Si je me suis un peu étendu sur quelques impôts en particulier, c’est parce qu’ils se lient à des principes généraux. Ces principes ne sont point fondés sur de vaines théories, mais sur l’observation et la nature des choses. C’est faute de les comprendre qu’on commet d’importantes erreurs dans la pratique, comme l’assemblée constituante qui porta beaucoup trop loin les contributions directes, et surtout la contribution foncière, en vertu de ce principe des économistes dont elle eut les oreilles rebattues, que toute richesse venant de la terre, tous les impôts retombaient sur elle avec d’autant plus de surcharge, que les cascades étaient plus multipliés.

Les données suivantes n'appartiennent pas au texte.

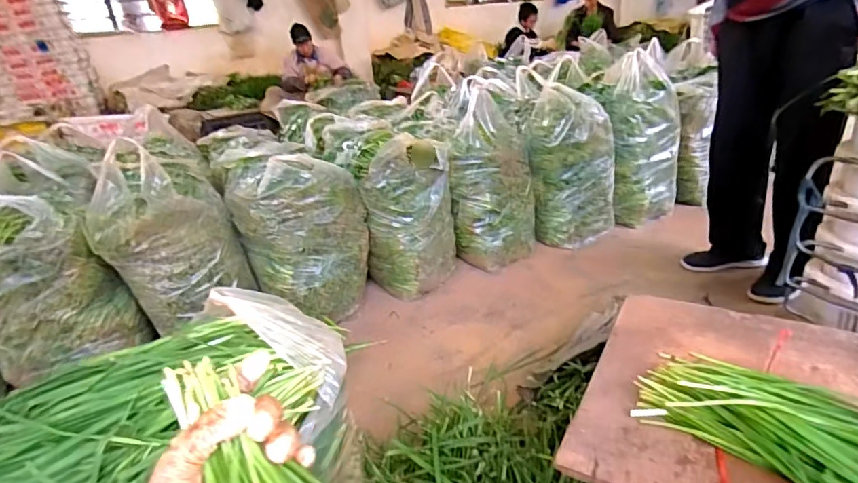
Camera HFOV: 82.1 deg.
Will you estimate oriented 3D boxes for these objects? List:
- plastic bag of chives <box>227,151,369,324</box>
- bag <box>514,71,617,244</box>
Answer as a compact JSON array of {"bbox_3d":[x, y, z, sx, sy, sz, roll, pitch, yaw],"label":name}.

Dans l’état présent de l’économie politique, la théorie fondamentale de l’impôt doit au contraire, ce me semble, être exprimée ainsi :

L’impôt est une valeur fournie par la société, et qui ne lui est pas restituée par la consommation qu’on en fait.

Il coûte à la société non-seulement les valeurs qu’il fait entrer dans le trésor, mais les frais de perception et les services personnels qu’il exige, ainsi que la valeur des produits dont il empêche la création.

Le sacrifice, volontaire ou forcé, résultant de l’impôt, affecte le contribuable en sa qualité de producteur, lorsqu’il altère ses profits, c’est-à-dire ses revenus ; et il l’affecte en sa qualité de consommateur, lorsqu’il augmente ses dépenses en renchérissant les produits.

Dans le plus grand nombre des cas, le contribuable est affecté par l’impôt, en ses deux qualités à la fois de producteur et de consommateur ; et lorsqu’il ne peut suffire avec son revenu, à payer, tout à la fois, sa propre consommation et les charges de l’état, il entame ses capitaux. Quand les valeurs capitales, ainsi entamées par les uns, ne sont pas balancées au moyen des valeurs épargnées par les autres, la richesse sociale va en déclinant[1].

Celui qui paie au collecteur le montant de l’impôt n’est pas toujours le vrai contribuable, du moins pour la totalité de la valeur payée. Souvent il ne fait qu’avancer, sinon en totalité, au moins pour une partie, l’impôt qui lui est alors remboursé par d’autres classes de la société d’une manière très-compliquée, et souvent à la suite de plusieurs opérations ; tellement que bien des gens paient des portions de contributions au moment

  1. Voyez, à la suite de cet ouvrage, l’Épitome, aux mots Revenus et Richesses.